Work instructions
Rewrite the mailing-list message from the words "[discuss] NETmundial and" through "for, the best.", swapping "optimistic" for "hopeful".

Text passage
[discuss] NETmundial and CSTD mtg

Nick Ashton-Hart nashton at internet-ecosystem.org
Sun May 18 19:54:25 UTC 2014

Dear Marilyn,

While as a naturally optimistic person I'm always happy to see it in others, my perspective on the overall situation is that it is very much worse than it was last year, and agreements are moving further away from us rather than gaps being narrowed. With respect to upcoming major meetings like Plenipot I think the wise approach is to expect the worst and hope for, and work for, the best.

S&T for development is very important, that's certainly true, and one of the reason why I continue to socialise the importance of ensuring the next 10 years of WSIS are much more closely intertwined with the sustainable development agenda through implementation of the Sustainable Development Goals. It was one of the great tragedies of the CSTD session that a number of developing countries worked so hard to weaken the language making that connection in the resolution, despite the hard work of Ethiopia and others. I tried to intervene to support them, but the chair wasn't really calling on anyone but member-states.

The best way for S&T to serve development is not through debates at CSTD but through much more effective integration of the WSIS targets and action lines activities with the relevant SDGs once they're finalized. Committees, in my experience, don't make life better for real people. Work on the ground to deliver real benefits to real people however does, and I hope we can all work to ensure that the promise of WSIS - development - is much better realised in the next decade of WSIS than it was in the first.

On 18 May 2014, at 16:17, Marilyn Cade <marilynscade at hotmail.com> wrote:

> Thanks, Bill.
> Wasn't Avri's comment about NETmundial, and yours about CSTD? I wonder if it is indeed being conflated
> As to NETMundial, I find that many found the glass just above half full in the outcome, perhaps, in certain policy areas. 
> But many also valued the experience and the steps that were achieved. I would not, myself, translate any meeting of stakeholders trying to find consensus likely to fully satisfy any particular group. But that is the importance of working as stakeholders, to find as much commonality as possible, which is what I called for in my NETmundial 2 minutes.  There were many things about the way that NETmundial sprank forth, and how it had to so quickly organize that raised some anxieties for me, and for small companies, and large. Probably for many in the technical commuities as well. 
> However, I think that NETmundial is much above the outcomes we will find in the MPP WSIS +10 documents, and it was more multi stakeholder than that, or the WCIT, etc. etc. 
> I hope that in discussing NETmundial, we can focus on what lessons can be learned, appreciate the Brazilians for hosting and for all the efforts that all made to have as open and multi stakeholder process as possible. None of us who participated are perfected as representatives of any group, or at least I don't perceive perfection, but I did detect and observe loads of hard work, good will, and willingness to try -- and to find as much commonality as possible.

Rows
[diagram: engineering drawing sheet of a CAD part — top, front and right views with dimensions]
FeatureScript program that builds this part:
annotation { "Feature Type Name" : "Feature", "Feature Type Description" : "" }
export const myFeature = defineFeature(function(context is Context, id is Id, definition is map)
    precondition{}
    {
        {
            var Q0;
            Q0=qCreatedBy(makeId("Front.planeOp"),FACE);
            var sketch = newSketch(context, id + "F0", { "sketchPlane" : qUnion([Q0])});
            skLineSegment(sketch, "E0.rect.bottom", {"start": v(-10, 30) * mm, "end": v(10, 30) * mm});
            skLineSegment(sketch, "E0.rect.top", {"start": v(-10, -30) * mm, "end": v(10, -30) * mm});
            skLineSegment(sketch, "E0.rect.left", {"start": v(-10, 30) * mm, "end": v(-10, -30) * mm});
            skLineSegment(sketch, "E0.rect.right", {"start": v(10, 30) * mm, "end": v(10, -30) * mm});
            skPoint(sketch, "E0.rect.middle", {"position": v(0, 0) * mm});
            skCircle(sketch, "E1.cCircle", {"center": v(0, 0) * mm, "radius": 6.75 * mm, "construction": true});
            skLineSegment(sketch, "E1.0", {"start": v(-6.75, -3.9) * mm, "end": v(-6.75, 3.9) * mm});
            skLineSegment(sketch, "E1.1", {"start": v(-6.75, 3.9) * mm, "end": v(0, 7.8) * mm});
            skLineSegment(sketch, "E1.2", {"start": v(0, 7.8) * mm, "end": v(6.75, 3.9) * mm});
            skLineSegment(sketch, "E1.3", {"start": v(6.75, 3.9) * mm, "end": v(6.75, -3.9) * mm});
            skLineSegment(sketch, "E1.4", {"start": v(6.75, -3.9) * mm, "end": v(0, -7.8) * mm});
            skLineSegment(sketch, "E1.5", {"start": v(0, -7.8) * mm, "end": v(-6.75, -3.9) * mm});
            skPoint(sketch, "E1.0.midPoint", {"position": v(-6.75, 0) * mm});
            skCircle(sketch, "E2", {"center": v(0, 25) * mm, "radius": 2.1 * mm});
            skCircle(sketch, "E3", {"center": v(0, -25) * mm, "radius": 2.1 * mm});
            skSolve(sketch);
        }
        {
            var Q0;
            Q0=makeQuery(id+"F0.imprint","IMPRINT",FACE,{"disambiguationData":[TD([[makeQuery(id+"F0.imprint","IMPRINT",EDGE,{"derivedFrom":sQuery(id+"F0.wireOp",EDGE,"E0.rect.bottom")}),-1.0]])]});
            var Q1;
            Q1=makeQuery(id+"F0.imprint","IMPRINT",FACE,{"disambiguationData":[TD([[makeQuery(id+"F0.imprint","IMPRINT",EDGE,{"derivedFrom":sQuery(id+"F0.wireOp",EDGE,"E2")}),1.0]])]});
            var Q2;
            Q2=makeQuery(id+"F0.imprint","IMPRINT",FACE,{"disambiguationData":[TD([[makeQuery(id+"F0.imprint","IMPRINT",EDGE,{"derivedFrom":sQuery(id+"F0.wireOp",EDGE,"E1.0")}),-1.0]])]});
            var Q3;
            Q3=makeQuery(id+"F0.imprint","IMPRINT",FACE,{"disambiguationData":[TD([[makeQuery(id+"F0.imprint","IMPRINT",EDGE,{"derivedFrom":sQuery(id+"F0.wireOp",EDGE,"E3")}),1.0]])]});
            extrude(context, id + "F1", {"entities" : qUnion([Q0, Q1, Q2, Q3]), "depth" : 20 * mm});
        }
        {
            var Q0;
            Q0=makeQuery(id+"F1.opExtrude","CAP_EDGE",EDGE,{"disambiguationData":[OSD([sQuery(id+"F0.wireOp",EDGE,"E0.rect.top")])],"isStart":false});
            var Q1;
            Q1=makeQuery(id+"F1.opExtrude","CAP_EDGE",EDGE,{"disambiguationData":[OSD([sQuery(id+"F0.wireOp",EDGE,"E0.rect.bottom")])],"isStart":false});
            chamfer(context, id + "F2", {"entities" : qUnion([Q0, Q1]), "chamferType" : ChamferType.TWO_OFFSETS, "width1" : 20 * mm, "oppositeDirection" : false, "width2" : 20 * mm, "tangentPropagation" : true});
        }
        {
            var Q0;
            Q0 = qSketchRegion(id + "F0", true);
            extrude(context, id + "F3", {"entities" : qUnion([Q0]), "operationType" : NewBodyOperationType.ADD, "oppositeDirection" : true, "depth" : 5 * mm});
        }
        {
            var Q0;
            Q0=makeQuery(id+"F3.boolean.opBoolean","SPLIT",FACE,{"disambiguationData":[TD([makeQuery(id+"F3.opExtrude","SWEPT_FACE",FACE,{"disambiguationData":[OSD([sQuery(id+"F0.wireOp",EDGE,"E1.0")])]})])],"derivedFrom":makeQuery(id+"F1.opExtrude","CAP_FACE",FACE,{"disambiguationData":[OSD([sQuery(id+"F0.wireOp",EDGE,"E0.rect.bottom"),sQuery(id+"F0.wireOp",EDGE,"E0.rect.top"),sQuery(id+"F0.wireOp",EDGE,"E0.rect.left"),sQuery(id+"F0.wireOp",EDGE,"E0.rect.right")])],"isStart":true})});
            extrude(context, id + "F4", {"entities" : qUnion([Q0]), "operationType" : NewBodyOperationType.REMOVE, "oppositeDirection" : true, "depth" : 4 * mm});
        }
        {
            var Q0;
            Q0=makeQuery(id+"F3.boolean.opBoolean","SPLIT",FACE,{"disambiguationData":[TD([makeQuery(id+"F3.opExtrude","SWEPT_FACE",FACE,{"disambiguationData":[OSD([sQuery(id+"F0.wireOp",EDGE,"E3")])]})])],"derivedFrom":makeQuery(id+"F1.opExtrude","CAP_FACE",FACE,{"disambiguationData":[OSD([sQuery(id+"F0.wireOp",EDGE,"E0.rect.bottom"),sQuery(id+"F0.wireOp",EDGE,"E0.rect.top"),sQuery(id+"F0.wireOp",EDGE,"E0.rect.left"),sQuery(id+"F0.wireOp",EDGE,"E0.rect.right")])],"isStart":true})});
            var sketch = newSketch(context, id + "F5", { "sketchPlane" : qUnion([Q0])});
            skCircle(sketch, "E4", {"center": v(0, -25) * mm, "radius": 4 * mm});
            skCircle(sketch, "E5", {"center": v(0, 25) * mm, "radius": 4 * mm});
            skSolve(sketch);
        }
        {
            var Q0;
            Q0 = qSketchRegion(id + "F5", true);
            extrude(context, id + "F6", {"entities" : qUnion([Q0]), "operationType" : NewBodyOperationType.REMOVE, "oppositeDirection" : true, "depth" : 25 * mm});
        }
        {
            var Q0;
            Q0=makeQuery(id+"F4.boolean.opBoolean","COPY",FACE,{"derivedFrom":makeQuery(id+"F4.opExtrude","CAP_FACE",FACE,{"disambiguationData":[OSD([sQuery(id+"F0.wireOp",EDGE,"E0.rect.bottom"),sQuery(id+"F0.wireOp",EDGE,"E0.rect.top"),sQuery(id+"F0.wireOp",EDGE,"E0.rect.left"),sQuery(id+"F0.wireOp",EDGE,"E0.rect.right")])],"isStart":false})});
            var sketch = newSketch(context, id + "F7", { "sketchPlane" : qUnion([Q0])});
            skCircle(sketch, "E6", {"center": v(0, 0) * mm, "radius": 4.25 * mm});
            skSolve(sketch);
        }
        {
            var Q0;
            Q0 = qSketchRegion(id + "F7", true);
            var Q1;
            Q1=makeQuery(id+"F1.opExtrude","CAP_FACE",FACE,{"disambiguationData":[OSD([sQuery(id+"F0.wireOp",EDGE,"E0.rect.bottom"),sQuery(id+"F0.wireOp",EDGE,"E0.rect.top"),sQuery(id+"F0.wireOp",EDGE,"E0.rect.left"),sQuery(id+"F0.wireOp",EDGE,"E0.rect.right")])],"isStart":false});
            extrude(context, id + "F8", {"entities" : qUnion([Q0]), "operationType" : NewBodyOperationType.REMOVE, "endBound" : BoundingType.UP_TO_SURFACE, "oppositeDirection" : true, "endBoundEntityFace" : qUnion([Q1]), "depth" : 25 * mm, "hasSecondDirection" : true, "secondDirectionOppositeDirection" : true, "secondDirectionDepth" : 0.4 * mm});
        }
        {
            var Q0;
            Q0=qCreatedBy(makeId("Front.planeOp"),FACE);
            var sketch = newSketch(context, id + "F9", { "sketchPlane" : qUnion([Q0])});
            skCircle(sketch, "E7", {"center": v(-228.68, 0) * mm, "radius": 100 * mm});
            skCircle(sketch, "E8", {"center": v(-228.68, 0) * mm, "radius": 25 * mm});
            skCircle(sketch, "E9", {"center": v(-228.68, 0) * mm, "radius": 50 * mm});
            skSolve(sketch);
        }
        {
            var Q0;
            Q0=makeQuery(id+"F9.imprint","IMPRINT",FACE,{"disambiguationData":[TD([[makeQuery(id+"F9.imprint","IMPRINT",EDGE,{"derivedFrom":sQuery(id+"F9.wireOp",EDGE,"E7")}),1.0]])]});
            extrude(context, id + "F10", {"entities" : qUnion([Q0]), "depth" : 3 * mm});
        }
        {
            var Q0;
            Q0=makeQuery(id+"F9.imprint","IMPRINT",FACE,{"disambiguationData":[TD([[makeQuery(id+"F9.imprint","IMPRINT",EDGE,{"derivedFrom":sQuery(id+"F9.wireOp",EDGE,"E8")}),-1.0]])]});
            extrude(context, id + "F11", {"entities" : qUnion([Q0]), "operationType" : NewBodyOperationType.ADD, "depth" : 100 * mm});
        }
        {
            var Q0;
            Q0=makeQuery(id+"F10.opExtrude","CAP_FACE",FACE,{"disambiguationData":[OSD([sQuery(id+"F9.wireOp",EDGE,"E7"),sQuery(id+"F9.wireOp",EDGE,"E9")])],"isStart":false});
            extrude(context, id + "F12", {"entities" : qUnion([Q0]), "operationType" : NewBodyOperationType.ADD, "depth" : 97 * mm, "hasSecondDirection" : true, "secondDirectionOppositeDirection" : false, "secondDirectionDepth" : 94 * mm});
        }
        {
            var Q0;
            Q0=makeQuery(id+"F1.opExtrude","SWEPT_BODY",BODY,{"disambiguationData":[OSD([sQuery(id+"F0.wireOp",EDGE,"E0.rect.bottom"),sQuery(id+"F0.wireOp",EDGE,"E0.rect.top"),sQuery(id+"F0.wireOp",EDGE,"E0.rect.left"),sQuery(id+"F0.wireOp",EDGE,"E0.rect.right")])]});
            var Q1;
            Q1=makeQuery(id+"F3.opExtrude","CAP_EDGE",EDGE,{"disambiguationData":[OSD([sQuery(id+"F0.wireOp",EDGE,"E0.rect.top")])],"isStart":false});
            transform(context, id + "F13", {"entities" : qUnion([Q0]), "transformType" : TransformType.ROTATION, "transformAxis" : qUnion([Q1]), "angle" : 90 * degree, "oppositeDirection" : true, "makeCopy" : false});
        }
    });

Result below
[discuss] NETmundial and CSTD mtg

Nick Ashton-Hart nashton at internet-ecosystem.org
Sun May 18 19:54:25 UTC 2014

Dear Marilyn,

While as a naturally hopeful person I'm always happy to see it in others, my perspective on the overall situation is that it is very much worse than it was last year, and agreements are moving further away from us rather than gaps being narrowed. With respect to upcoming major meetings like Plenipot I think the wise approach is to expect the worst and hope for, and work for, the best.